At least Olive in “Easy A” has a vague sense that it’s not supposed to be like this. As her deceit spirals out of control, involving her favorite teacher and his marriage, she looks dreamily back, way way way back, to the ancient 80’s and John Hughes movies like “Pretty in Pink” and “Say Anything.” She may not want to wait until marriage, but she wants John Cusack holding up speakers in her yard. She deserves at least that.
Because these are teen movies, parents should be extremely aware of them. “Easy A,” although not explicit in behavior, is entirely about sex and introduces (hopefully) new concepts. Surprisingly, It’s rated only PG-13 for “thematic elements including teen sexuality, language, and some drug material.” “Virginity Hit” is much more explicit, with frontal nudity and heavy drug use, among other things. It’s rated R. They end with simplistic moral messages. (Spoiler alert) “Easy A” concludes that “it’s nobody’s business” when Olive has sex. It rejects both wild hedonism and moral restrictions. Olive rides off with the sweet boy she liked all along, still a virgin. “Virginity Hit” wraps up with Matt sleeping with Nicole after their reconciliation, sagely opining “You should lose your virginity with someone you love.” Ah, if only it were so simple.

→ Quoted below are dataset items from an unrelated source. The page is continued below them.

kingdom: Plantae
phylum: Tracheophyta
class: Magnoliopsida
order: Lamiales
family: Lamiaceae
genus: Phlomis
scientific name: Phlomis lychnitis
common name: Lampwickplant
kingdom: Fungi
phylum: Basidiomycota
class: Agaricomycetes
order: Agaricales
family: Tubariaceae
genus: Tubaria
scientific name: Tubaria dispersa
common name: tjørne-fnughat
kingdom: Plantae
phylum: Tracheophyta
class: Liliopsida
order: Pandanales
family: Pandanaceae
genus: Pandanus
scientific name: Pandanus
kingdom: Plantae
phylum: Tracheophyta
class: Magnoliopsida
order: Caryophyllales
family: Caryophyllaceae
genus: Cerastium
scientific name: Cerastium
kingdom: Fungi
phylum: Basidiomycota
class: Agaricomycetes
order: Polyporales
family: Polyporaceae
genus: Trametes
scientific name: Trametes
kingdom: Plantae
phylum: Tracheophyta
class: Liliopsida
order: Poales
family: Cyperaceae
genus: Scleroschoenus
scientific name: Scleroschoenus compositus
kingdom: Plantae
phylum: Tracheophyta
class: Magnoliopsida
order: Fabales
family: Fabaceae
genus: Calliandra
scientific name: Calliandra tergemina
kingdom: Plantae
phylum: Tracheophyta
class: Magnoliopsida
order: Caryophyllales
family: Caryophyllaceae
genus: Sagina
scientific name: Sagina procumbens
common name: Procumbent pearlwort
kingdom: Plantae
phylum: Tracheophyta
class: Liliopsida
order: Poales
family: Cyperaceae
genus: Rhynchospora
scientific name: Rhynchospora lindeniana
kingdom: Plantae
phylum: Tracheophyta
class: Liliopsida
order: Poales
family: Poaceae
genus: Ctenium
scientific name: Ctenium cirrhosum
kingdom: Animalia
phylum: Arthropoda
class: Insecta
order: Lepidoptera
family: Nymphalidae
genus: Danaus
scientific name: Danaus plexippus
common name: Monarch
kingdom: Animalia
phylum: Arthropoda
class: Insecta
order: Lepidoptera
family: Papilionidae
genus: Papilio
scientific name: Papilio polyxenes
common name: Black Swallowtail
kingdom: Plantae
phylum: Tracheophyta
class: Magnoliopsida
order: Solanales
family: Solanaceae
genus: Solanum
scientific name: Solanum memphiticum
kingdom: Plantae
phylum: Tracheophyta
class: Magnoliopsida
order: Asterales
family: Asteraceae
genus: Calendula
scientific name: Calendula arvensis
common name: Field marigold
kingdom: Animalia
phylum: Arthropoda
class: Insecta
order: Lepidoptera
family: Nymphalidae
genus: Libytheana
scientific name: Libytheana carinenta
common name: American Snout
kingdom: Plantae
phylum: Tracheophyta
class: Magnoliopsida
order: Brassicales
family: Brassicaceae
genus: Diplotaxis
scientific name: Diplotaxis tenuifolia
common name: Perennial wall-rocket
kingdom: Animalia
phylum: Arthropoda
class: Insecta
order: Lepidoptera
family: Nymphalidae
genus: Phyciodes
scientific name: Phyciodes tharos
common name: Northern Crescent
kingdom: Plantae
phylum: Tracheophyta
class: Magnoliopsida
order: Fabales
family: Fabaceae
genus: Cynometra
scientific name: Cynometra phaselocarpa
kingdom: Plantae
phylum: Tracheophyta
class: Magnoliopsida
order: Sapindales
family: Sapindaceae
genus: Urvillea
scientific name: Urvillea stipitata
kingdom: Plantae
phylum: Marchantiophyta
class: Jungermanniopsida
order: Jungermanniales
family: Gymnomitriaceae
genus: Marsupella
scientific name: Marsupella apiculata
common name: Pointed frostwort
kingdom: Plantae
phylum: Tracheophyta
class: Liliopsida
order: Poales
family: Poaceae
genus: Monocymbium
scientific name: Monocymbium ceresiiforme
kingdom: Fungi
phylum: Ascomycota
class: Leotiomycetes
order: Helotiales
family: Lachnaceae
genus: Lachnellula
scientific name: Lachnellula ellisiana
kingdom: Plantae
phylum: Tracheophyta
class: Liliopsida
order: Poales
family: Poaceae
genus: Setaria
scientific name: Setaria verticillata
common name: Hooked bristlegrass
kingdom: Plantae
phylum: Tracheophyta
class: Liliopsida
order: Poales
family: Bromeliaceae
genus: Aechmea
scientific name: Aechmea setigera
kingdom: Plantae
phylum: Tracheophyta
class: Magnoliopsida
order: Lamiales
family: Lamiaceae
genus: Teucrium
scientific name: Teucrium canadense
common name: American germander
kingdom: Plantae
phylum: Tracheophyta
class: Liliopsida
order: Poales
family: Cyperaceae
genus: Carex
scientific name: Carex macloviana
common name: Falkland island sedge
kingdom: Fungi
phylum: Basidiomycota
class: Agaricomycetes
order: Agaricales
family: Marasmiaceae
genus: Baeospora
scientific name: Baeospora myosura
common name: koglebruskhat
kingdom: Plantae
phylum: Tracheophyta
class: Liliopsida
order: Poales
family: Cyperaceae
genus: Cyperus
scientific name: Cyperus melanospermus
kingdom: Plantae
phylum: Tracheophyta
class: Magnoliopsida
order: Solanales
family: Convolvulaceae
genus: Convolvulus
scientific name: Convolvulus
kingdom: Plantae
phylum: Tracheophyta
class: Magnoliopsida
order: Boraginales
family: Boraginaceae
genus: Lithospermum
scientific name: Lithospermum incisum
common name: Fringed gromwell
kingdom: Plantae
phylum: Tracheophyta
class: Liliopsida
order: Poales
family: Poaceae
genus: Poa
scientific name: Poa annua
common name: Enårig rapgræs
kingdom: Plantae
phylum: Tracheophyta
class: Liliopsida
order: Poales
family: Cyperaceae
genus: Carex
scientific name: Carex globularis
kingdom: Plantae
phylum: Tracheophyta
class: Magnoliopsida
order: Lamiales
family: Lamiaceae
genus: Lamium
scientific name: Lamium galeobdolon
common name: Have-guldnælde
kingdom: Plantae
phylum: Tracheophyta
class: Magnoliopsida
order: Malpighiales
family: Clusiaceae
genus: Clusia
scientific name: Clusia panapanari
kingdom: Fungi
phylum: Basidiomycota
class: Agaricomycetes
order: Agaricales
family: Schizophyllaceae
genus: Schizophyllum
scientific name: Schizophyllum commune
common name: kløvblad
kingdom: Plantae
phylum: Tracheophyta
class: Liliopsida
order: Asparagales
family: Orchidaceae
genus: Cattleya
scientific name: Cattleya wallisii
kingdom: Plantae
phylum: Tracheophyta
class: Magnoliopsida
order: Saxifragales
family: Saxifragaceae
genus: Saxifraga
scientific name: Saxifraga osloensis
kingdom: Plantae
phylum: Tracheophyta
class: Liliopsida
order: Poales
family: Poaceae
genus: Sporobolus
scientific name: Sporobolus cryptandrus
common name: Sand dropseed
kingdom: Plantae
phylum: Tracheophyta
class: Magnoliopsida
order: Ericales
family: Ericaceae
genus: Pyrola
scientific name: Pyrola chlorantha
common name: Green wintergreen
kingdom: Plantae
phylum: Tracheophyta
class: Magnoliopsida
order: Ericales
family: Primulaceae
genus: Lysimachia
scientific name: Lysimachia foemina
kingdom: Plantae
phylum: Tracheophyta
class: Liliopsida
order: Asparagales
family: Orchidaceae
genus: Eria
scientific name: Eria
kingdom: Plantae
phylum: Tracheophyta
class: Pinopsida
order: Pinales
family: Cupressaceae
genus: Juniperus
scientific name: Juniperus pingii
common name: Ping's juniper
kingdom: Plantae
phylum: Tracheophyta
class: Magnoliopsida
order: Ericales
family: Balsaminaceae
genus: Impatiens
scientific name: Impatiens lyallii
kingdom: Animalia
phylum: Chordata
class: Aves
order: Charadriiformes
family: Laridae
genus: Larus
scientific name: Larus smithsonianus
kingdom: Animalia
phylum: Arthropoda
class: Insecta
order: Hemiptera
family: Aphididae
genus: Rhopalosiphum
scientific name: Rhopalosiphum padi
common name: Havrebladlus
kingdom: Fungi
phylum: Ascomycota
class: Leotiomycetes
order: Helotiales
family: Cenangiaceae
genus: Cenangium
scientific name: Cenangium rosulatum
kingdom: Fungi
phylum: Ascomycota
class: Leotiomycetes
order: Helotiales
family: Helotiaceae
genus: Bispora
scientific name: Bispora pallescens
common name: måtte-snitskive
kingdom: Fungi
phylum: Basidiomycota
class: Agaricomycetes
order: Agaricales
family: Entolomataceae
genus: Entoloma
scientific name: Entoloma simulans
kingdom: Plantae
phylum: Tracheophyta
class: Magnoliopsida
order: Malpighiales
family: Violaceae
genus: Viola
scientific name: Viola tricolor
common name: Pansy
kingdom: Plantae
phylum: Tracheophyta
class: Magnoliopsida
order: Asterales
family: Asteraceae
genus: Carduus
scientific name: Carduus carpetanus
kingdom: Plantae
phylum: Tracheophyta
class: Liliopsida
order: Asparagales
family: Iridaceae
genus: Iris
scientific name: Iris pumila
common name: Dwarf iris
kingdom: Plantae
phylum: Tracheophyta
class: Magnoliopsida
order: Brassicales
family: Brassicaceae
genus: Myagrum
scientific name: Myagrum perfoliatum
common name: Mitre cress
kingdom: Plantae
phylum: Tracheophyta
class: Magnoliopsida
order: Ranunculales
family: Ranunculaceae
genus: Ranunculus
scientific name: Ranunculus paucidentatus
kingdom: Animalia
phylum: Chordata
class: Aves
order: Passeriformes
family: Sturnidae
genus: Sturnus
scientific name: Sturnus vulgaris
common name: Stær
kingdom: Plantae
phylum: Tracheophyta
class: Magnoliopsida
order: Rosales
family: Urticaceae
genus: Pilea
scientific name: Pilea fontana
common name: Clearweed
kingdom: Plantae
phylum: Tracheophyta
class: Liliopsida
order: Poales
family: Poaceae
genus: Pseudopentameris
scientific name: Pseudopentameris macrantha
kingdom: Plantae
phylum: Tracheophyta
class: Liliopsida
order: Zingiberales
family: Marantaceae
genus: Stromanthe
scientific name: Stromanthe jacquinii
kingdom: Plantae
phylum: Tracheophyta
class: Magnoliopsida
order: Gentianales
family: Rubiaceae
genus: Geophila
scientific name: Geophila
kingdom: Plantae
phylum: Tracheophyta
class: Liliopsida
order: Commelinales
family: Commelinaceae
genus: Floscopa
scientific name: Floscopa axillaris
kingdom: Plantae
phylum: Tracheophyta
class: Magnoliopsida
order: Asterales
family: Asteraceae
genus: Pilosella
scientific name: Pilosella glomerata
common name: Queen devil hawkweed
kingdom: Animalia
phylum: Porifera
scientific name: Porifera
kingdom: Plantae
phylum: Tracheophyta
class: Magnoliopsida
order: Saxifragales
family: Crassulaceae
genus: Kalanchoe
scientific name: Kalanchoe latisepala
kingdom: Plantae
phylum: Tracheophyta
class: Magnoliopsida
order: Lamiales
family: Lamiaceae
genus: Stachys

Both “Easy A” and “Virginity Hit” exist in a world in which the characters obsessively share their intimate details with the world. “Easy A” is told in the framework of a video blog. “Virginity Hit” is a supposed documentary. Last week, Camille Pagilla theorized in the (UK) Sunday Times Magazine that “Generation Gaga” represents the last gasp of the “exhausted end of the sexual revolution.”
With her manufactured attempts to be shocking, Lady Gaga is “laminated,” “dour,” “creepy,” and “coercive,” writes Pagilla. Worse, she’s not at all sexy.
“Generation Gaga doesn’t identify with powerful vocal styles because their own voices have atrophied: they communicate mutely via a constant stream of atomised, telegraphic text messages. Gaga’s flat affect doesn’t bother them because they’re not attuned to facial expressions.
“Gaga’s fans are marooned in a global technocracy of fancy gadgets but emotional poverty. Borderlines have been blurred between public and private: reality TV shows multiply, cell phone conversations blare everywhere; secrets are heedlessly blabbed on Facebook and Twitter. Hence, Gaga gratuitously natters on about her vagina…”
The sexual revolution has not led to a free-love utopia as the hippies imagined or to wild orgies as their parents feared, but to bored children sitting on a couch discussing sex toys in monotone and smart girls pretending to be trashy for attention. We hear about celebrities’ decoration of their nether regions and their Twitter musings about past lovers. We know all sorts of other things we wish we didn’t know: Colored condoms and STDs and Hugh Hefner’s twins and jokes and erotic shampoo commercials and heartbreak. Sexual banality is in the air we breathe, in the air our children breathe.
What we’ve lost is why it matters. Isn’t there more to sex than this?